Every day she receives projects from students to create specialized beakers, flasks or tubes that they need for their research. To Roeger, the art of glass blowing is a very scientific venture. 

“To me, it is more analytical and scientific," Roeger said. "When students come in with their scientific designs, I take it back into my shop — then I use my creativity to try to figure out how to make the project.” 

Evan Tobias, an associate professor of music education and director of the Consortium for Innovation and Transformation in Music Education. Tobias has a deep investment in ensuring ASU stays on the STEAM track. 

Tobias heads Design Art Increase Science Youth, an initiative in which he works with youth to combine arts within science. 

Tobias also heads the sound and music technology VIP courses, which are independent study courses focusing on combining students' personal interest with music and STEAM. The courses are open to all ASU students and can be used for independent or group work efforts.

The intersection between arts and science are natural and it is often the curricular boundaries that partition the arts from STEM, Tobias said. 

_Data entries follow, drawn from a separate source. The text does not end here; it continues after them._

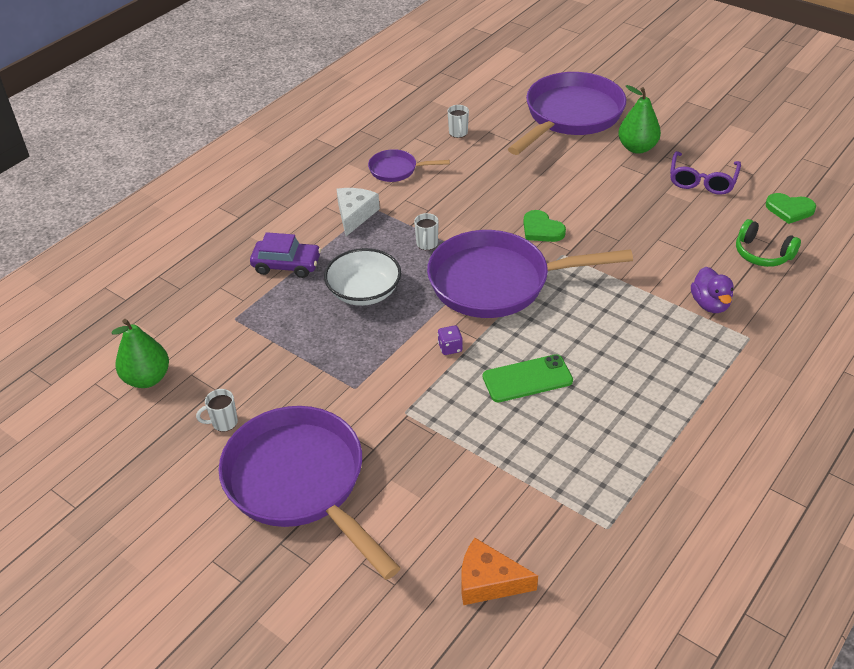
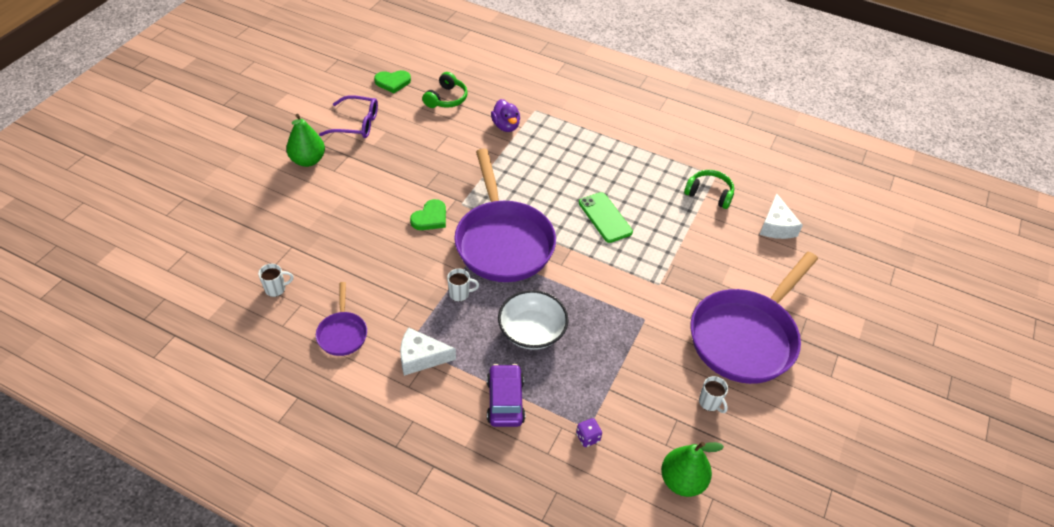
camera: 105 degrees left, 5 degrees up
(450, 348) = (585, 264): purple dice -> purple dice (588, 437)
(488, 581) = (776, 226): orange cheese -> white cheese
(565, 509) = (709, 194): none -> green headphones
(570, 116) = (251, 205): purple pan -> none
(710, 304) = (506, 126): purple duck -> purple duck turned 90 degrees clockwise
(789, 209) = (392, 82): green heart -> green heart turned 75 degrees clockwise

He hopes that by blurring the boundaries and increasing awareness of these intersections, research across all areas will benefit. Furthermore, he said he believes that by bringing together people from these different areas, all of society will see new angles to approach today’s problems. 

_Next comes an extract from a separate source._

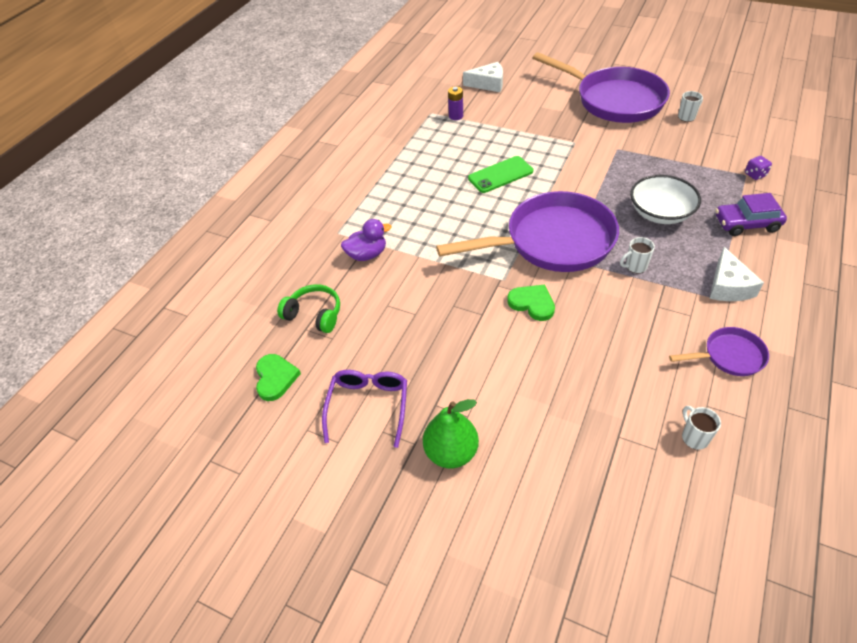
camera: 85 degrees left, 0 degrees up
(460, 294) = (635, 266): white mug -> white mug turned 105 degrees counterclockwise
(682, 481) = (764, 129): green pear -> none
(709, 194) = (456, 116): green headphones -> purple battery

Nathan Botts, who works with Tobias, is a graduate student at the Herberger Institute for Design and the Arts. He wants to ensure there is a culture present for ASU students to learn how to mesh music and mechanics.

Every Wednesday evening in a workshop on the second floor of the Music Building called the MET Lab, students come with projects involving a creative aspect such as design, digital culture, composition and dance, and Botts teaches them the technical skills such as designing and building interfaces. Small circuits and musical robots are then created by students majoring in music and design. 

“What makes it really fun and interesting for a lot of people is this space is their first encounter with electronics of any kind as more than a consumer and using your phone,” Botts said. 

Botts said when students come in with projects, there are always different STEM aspects, even when it’s a very artistic project. 

“Engineering students may not use the artful language that we use here, but there’s creativity going on, and there’s purposeful design going on, and there’s an aesthetic that they are going after," Botts said. "Here we try to come at stuff from the music side of things because that’s what people know. I’ve created some resources to help them program a basic circuit that is a musical instrument so that they understand where to go from there.”